Annual new home starts have decreased 9% compared to last year’s pace for a total of 3,045 and annual closings are down 3% to 3,092. Ada County started 578 new homes during 3Q14, which is down 22% compared to 3Q13, and another -4% from last quarter. Annual starts decreased -12% from last year to 2,231. There were 700 new home closings during 3Q14, down only -.4% compared to last year, however up 28% from last quarter. Canyon County started 231 new homes during 3Q14, which is down 11% compared to last year, however up +6% from last quarter. Closings during the second quarter decreased 6% compared to last year, however increased +27% from last quarter, for a total of 233. Annual new home starts decreased -1% over the pace last year to 787 and annual closings are up +12%, for a total of 769.
“As in other parts of the region, the new home market is now heavily weighted towards the move-up buyer, leaving the entry-level buyer at a disadvantage, due to the rapid increase in prices and tightening lending environment,” said Eric Allen, Director of Metrostudy’s Utah/Idaho Region. “Annual starts above $300,000 have increased 37% over last year, while the pace has decreased 25% for homes under $300,000 compared to the same time. Demand for homes in the market remains strong, and low inventory levels have contributed to the rapid increase in prices. The median price for a new home in Ada County is $285,3000, up 20% over last year and 4% from last quarter. The median price in Canyon County has increased 12% over last year to $180,300 and up another 2% from last quarter.”
As of September, there is a 5.6 month supply of new single family detached homes in the Treasure Valley market, which is unchanged from last year, but down from 6.0 months last quarter. Inventory for homes under construction declined -11% compared to last year at this time, and -5% from last quarter. Currently this is a 3.2 month supply, down from 3.6 months in 3Q13. Finished vacant home inventory has increased +15% from 3Q13, however decreased -11% from last quarter. Due to the increased absorption (closings), the supply of finished vacant homes dropped from 2.4 months to 2.1 months currently. There is also a 10.1 month supply of attached home inventory on the ground. Under construction inventory calculates to a 5.8 month supply, with an additional 5.8 month supply of finished vacant homes/units on the ground.
Inventory of vacant developed lots (VDL), for both attached and detached homes in Ada County has increased +17% over last year and +7% from last quarter, and translates to a 26.6 month supply. Vacant developed lot inventory in Canyon County is down -10% from last year. Based on the current pace of absorption, this is a 56.0 month supply, which is down from 61.2 months recorded in 3Q13. There have been 3,050 new lots delivered over the past year, compared to 1,504 in 3Q13. Despite the spike in deliveries, “good” lots are being absorbed quickly, and need to be replaced.

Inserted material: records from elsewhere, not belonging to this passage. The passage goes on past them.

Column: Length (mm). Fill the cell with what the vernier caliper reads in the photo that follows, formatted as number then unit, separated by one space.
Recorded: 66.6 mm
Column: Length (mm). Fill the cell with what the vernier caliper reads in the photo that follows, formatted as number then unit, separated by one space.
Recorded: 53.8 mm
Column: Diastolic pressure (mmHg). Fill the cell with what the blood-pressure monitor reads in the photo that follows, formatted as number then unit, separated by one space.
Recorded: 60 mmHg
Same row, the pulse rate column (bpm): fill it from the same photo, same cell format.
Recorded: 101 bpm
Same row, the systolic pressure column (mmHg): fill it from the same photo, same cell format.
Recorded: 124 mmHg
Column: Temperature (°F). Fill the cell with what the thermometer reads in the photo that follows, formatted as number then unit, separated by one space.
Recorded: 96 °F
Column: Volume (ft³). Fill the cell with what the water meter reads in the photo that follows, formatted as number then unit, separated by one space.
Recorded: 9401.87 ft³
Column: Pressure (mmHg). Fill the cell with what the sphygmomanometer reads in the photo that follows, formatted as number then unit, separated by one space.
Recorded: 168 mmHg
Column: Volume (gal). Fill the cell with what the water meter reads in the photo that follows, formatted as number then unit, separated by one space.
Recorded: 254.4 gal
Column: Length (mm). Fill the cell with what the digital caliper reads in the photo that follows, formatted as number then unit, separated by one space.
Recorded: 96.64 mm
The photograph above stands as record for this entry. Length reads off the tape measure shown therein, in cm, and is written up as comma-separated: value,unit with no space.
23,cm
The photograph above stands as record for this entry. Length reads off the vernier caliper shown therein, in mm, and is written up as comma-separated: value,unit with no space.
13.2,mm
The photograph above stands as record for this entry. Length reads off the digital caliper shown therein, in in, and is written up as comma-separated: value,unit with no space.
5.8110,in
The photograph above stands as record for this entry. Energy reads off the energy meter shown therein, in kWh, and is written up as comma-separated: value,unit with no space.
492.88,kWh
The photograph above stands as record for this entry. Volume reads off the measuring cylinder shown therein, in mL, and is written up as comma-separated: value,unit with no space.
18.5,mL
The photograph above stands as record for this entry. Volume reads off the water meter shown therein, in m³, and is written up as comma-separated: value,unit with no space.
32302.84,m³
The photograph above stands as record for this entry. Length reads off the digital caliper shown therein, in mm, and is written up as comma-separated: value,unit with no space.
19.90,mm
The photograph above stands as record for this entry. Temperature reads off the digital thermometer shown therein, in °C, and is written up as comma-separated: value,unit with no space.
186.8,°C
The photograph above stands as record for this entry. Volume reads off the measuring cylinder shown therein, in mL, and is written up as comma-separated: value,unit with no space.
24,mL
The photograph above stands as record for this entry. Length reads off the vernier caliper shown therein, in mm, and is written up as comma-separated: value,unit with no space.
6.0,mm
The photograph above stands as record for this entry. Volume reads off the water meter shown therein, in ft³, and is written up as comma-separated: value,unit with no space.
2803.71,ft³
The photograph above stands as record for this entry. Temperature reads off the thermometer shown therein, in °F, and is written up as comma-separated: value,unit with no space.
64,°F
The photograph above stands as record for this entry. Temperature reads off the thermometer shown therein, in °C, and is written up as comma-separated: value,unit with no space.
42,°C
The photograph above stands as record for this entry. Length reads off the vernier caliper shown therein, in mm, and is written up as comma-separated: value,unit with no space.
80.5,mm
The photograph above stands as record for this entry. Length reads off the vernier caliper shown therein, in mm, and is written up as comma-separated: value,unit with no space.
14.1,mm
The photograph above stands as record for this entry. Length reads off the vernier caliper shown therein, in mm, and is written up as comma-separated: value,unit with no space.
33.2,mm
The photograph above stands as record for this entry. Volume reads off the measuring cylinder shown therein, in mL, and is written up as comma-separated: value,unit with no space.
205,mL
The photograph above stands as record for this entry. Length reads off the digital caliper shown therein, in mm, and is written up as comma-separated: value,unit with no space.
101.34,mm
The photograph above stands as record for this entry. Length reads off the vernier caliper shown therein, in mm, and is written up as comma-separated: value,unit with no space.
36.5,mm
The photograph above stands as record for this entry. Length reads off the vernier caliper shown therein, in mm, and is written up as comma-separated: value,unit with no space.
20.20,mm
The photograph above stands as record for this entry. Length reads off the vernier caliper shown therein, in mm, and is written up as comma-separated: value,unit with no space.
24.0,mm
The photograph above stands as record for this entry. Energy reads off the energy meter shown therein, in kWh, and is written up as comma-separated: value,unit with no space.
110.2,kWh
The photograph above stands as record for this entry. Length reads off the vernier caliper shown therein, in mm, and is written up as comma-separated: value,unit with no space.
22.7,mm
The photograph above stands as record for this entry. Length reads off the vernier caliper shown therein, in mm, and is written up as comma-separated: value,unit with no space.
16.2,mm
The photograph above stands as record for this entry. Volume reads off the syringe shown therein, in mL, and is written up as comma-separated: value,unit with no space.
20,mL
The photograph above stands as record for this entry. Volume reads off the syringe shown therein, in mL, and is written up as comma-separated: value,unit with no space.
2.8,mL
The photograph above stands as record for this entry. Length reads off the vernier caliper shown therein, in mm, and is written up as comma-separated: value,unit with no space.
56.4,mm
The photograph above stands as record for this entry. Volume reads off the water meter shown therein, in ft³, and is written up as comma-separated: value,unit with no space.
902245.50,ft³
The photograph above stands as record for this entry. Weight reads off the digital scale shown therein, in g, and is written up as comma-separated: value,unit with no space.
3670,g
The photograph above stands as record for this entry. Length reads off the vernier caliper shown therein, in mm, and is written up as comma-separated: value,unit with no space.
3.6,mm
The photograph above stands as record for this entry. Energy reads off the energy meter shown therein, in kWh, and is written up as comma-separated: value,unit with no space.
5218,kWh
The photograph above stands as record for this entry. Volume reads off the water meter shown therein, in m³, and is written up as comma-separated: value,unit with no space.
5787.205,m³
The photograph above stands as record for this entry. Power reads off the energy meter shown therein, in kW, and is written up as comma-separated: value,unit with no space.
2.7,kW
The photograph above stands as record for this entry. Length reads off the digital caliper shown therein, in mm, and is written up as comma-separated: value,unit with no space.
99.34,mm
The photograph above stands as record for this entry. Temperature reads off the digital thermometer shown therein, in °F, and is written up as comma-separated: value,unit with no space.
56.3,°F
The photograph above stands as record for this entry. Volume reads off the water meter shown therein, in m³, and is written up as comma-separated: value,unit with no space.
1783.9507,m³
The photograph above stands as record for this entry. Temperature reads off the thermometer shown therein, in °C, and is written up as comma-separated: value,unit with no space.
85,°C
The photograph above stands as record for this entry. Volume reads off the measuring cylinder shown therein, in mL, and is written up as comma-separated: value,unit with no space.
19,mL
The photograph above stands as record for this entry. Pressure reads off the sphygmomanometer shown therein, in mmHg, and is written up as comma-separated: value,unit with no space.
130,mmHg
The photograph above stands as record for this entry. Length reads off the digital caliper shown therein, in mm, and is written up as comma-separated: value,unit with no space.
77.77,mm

“Metrostudy expects demand to remain relatively steady for the next year, however there are some indicators that will continue to put pressure on the market, primarily those being lack of supply, higher prices and interest rates,” said Allen. “The market is experiencing a cooling off period compared to the rapid growth over the past three years, but is not cause for concern as long as jobs keep pace.”